Aider les enfants « du ventre de la mère jusqu’à l’âge de cinq ans »

L’organisme montréalais La Maison Bleue vient en aide aux enfants en situation de vulnérabilité en intervenant… avant leur naissance.

Illustration : Mélanie Lambrick

L’histoire qui suit est celle d’un lauréat de la troisième édition des Prix de l’impact social, qui récompensent des entreprises et des organismes québécois qui travaillent de façon méthodique à changer le monde. L’organisme La Maison Bleue a reçu le prix dans la catégorie Santé et bien-être. Pour lire tous les récits inspirants, c’est ici.
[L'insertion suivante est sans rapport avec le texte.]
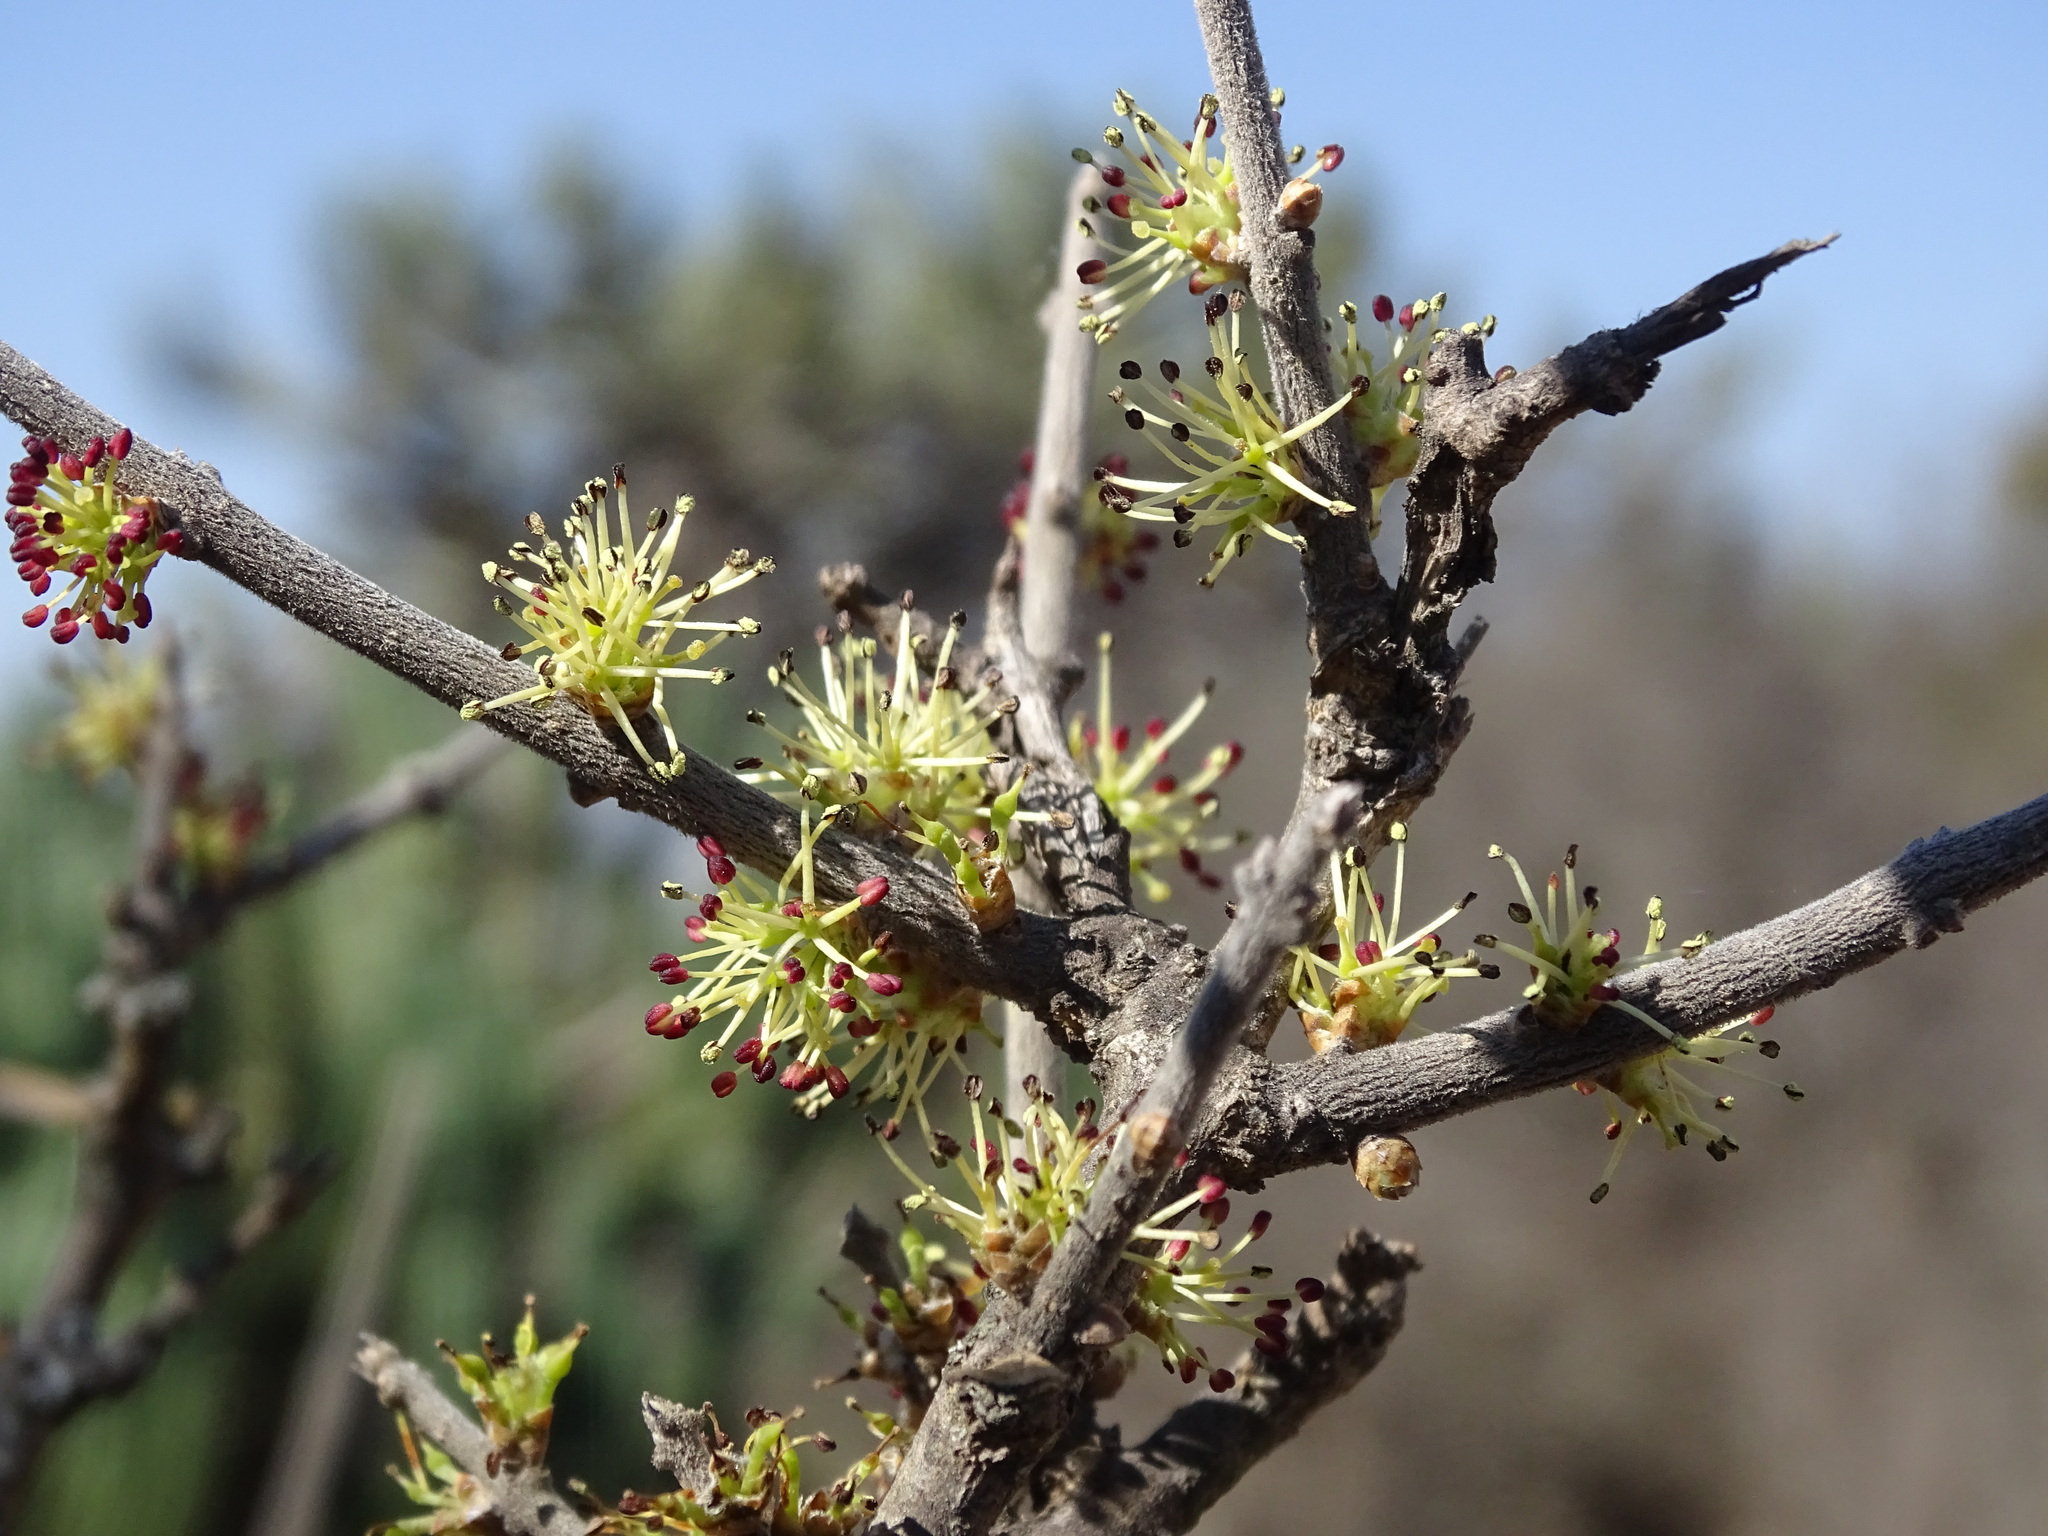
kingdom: Plantae
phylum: Tracheophyta
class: Magnoliopsida
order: Lamiales
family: Oleaceae
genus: Forestiera
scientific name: Forestiera phillyreoides
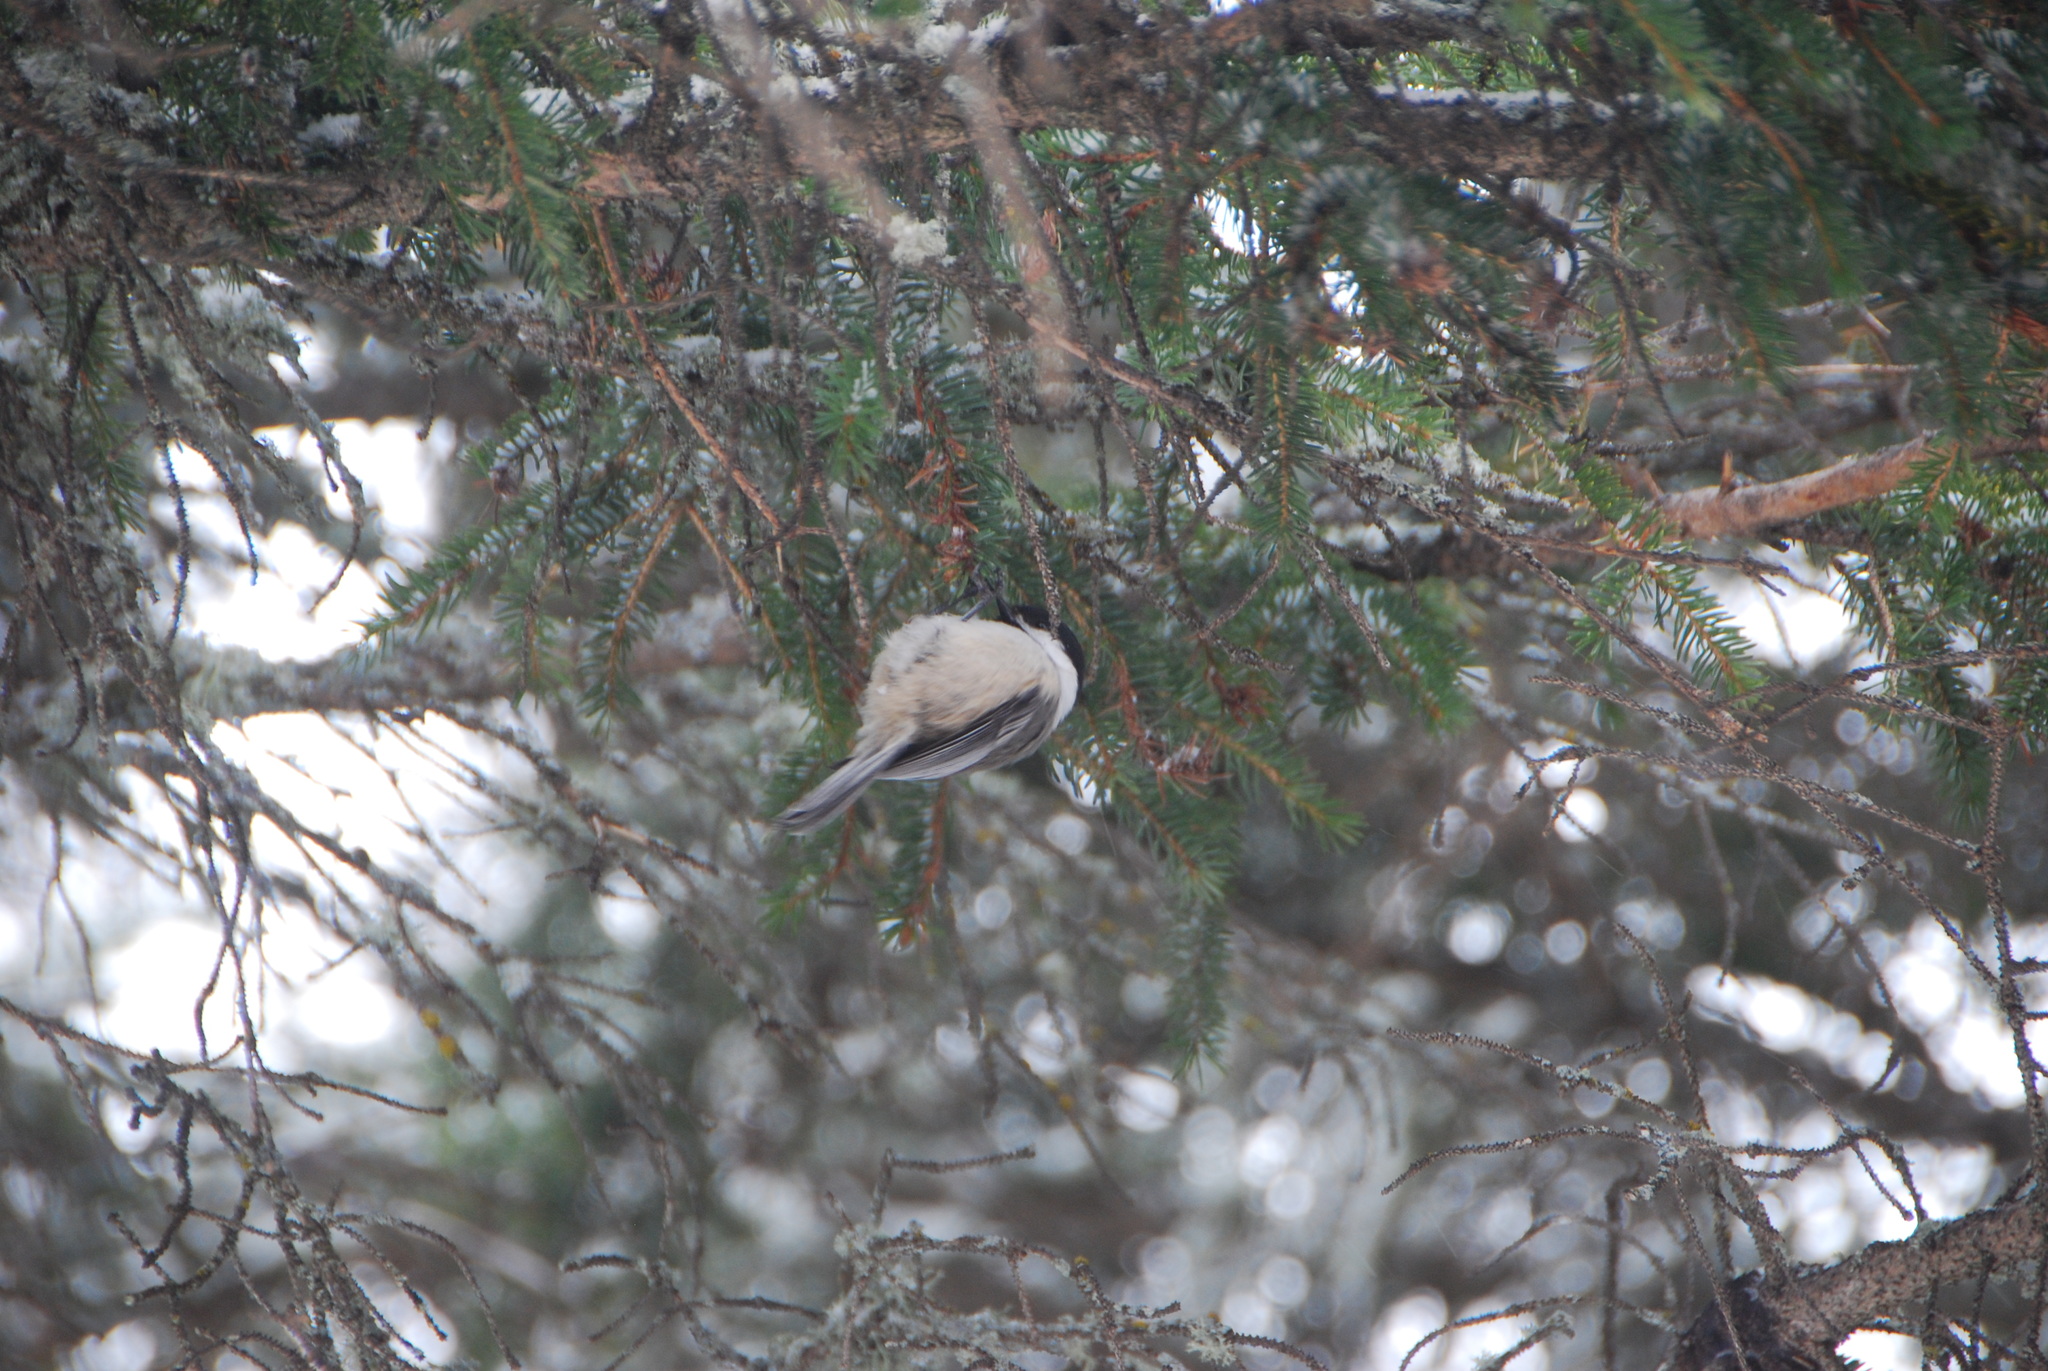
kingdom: Animalia
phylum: Chordata
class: Aves
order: Passeriformes
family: Paridae
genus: Poecile
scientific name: Poecile atricapillus
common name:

Certains enfants démarrent dans la vie avec moins d’atouts que d’autres. Parce qu’ils naissent dans une famille qui se débat déjà avec la pauvreté, la toxicomanie, les violences… Au début des années 2000, la Dre Vania Jimenez et sa fille Amélie Sigouin, intervenante en petite enfance, se désolaient du « peu d’impact réel » qu’elles avaient sur ces familles-là. « Si elles coupaient la communication avec le système de santé, il était complexe de renouer un lien avec elles », illustre Amélie Sigouin.

En 2007, après avoir observé ce qui se faisait en France, dans les CLSC et chez le Dr Gilles Julien (un ami de la famille, qui pratique la pédiatrie sociale), les deux femmes ont voulu assurer un suivi des enfants « du ventre de la mère jusqu’à l’âge de cinq ans ». Elles ont alors créé La Maison Bleue, qui allait réunir sous un même toit toutes les ressources liées à cette approche novatrice, nommée « périnatalité sociale » par les deux fondatrices.

L’organisme, qui compte aujourd’hui 50 employés, a ouvert une première adresse dans le quartier montréalais Côte-des-Neiges dès 2007. D’autres ont suivi, dans Parc-Extension (2011), Saint-Michel (2017) et Verdun (2020). Une cinquième doit voir le jour au début de 2023, dans Montréal-Nord.

Ces maisons comportent deux étages. Au premier, des lieux de vie comme dans n’importe quelle habitation : le salon, la cuisine, etc. S’y tiennent notamment des réunions de groupe pour discuter, par exemple, d’accouchement et de préparation du logement pour bien accueillir le bébé. « Le personnel prend le temps de parler aux mamans et à leurs proches, même sans rendez-vous », dit Amélie Sigouin, directrice générale.

Au second niveau, des salles médicales où exercent des professionnels de la santé et des services sociaux : médecins de famille, sages-femmes, infirmières, travailleurs sociaux, éducateurs spécialisés et psychoéducateurs. « Nous sommes donc plus qu’un milieu de soins, nous sommes un “village” d’entraide », résume la DG.

L’arrivée de parents en difficulté à l’une des maisons découle une fois sur trois (34 %) d’un signalement fait au personnel par un membre de l’entourage. Parfois, c’est à la suite d’une recommandation d’un médecin (30 %) ou d’un intervenant social (22 %), entre autres de la Direction de la protection de la jeunesse, de l’organisme YMCA ou du service téléphonique Info-Santé 811.

Dans 84 % des cas, les difficultés des parents sont liées à la santé mentale. Cela peut aussi concerner des besoins financiers et matériels importants (79 %), un statut migratoire précaire (47 %) ou encore des violences subies (29 %).

En 14 années d’existence, près de 6 000 personnes (mères, bébés, fratries et conjoints) sont passées par une maison de l’organisme. Ce dernier tire la majeure partie de son financement du ministère de la Santé et des Services sociaux, de la Fondation Marcelle et Jean Coutu, de la Fondation D’Amours et de la Fondation du Grand Montréal. 

La Maison Bleue n’a pas l’ambition de s’étendre ailleurs qu’à Montréal. Mais Amélie Sigouin chérit tout de même un rêve : inspirer d’autres personnes. « Et si l’on voyait bientôt naître des Maisons Vertes pour la santé mentale ou des Maisons Jaunes pour l’itinérance… », espère-t-elle.